- Film poster
- Directed by: Eva Orner;
- Starring: Larissa Anderson; Francesca Asumah; Sarah Baughn;
- Production company: Pulse Films
- Distributed by: Netflix
- Release dates: September 10, 2019 (Toronto International Film Festival); November 20, 2019 (Netflix);
- Running time: 86 minutes
- Country: United States
- Language: English

= Bikram: Yogi, Guru, Predator =

2019 documentary film

Bikram: Yogi, Guru, Predator is a 2019 documentary film directed by Eva Orner and starring Larissa Anderson, Francesca Asumah and Sarah Baughn. The premise revolves around Bikram Choudhury and how he built his yoga business.

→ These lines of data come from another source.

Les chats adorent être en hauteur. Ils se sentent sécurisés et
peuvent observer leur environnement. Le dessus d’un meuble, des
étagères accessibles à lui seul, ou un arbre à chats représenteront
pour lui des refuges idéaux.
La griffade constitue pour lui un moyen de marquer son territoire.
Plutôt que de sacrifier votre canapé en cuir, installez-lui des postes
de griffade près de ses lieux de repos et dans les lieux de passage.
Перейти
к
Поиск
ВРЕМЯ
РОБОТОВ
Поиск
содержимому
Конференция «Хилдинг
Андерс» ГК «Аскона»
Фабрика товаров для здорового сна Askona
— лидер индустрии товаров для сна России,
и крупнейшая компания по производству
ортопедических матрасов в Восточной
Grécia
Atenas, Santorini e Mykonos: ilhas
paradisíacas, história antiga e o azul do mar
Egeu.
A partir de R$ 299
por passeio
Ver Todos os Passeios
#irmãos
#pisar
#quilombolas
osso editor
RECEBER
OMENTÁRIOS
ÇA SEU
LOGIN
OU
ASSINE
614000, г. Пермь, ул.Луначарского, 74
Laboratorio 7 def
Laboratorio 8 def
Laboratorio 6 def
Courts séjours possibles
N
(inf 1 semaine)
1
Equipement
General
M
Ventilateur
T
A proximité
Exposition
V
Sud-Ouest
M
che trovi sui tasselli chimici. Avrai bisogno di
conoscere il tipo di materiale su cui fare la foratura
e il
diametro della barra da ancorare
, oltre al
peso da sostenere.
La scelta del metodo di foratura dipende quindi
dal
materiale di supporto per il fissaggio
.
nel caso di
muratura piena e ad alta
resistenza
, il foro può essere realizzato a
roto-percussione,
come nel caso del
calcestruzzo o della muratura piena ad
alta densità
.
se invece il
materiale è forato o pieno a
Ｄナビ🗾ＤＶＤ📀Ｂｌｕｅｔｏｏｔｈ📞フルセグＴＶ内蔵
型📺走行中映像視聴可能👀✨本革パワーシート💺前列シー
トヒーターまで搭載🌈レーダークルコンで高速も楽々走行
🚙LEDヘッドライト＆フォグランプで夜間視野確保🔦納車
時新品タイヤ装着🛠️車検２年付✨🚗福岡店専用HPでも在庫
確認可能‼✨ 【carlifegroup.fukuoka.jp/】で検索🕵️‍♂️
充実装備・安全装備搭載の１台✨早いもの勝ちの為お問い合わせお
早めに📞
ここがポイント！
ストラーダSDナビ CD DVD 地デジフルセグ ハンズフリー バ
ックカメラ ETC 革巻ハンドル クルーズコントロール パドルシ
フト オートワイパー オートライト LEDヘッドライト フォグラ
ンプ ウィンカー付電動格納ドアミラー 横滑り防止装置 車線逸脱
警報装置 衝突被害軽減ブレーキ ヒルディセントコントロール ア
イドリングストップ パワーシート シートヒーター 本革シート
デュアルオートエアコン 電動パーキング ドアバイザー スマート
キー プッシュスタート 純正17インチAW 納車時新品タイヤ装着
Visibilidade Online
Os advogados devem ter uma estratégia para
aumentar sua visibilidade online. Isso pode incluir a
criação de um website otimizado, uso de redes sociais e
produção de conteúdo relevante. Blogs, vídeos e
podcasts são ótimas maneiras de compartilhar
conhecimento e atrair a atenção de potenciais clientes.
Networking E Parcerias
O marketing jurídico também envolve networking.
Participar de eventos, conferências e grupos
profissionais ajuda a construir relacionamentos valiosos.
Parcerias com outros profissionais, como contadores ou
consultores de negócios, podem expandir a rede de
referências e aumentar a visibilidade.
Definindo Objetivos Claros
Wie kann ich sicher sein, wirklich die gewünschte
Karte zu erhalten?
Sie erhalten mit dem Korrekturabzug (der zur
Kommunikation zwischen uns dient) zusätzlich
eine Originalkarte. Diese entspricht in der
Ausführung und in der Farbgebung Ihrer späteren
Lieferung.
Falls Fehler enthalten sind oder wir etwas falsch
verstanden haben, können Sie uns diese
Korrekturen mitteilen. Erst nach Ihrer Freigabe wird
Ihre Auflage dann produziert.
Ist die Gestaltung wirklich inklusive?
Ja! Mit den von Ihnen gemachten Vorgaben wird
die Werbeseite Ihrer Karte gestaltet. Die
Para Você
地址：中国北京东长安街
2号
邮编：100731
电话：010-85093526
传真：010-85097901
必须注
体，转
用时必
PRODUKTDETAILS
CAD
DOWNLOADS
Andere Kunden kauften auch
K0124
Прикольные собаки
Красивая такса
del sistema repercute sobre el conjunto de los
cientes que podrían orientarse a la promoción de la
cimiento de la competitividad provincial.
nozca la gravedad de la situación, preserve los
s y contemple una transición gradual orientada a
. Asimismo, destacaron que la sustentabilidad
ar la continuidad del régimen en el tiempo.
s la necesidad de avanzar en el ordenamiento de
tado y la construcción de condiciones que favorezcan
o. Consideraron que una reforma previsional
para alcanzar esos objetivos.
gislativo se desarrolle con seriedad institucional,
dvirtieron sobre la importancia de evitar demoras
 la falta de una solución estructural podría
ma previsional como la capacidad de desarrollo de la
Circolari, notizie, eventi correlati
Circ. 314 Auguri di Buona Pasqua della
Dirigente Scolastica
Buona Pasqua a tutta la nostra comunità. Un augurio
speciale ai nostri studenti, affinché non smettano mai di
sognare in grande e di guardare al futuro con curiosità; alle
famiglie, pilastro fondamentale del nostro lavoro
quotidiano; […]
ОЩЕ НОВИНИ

The film premiered at the 2019 Toronto International Film Festival, and released on Netflix on November 20, 2019.

== Cast ==
- Larissa Anderson
- Francesca Asumah
- Sarah Baughn
- Bikram Choudhury
- John Dowd
- Ann Duong
- Mukul Dutta
- Micki Jafa-Bodden
- Carla Minnard
- Richard Nixon
- Bob Dole
- Mark Quigley
- Val Sklar Robinson
- Mandeep Kaur Sandhu
- Jakob Schanzer
- Patrice Simon

==Release==
Bikram: Yogi, Guru, Predator was released on November 20, 2019, on Netflix.

==Reception==
On Rotten Tomatoes, the film holds an approval rating of 96% based on 24 reviews, with an average rating of 6.80/10.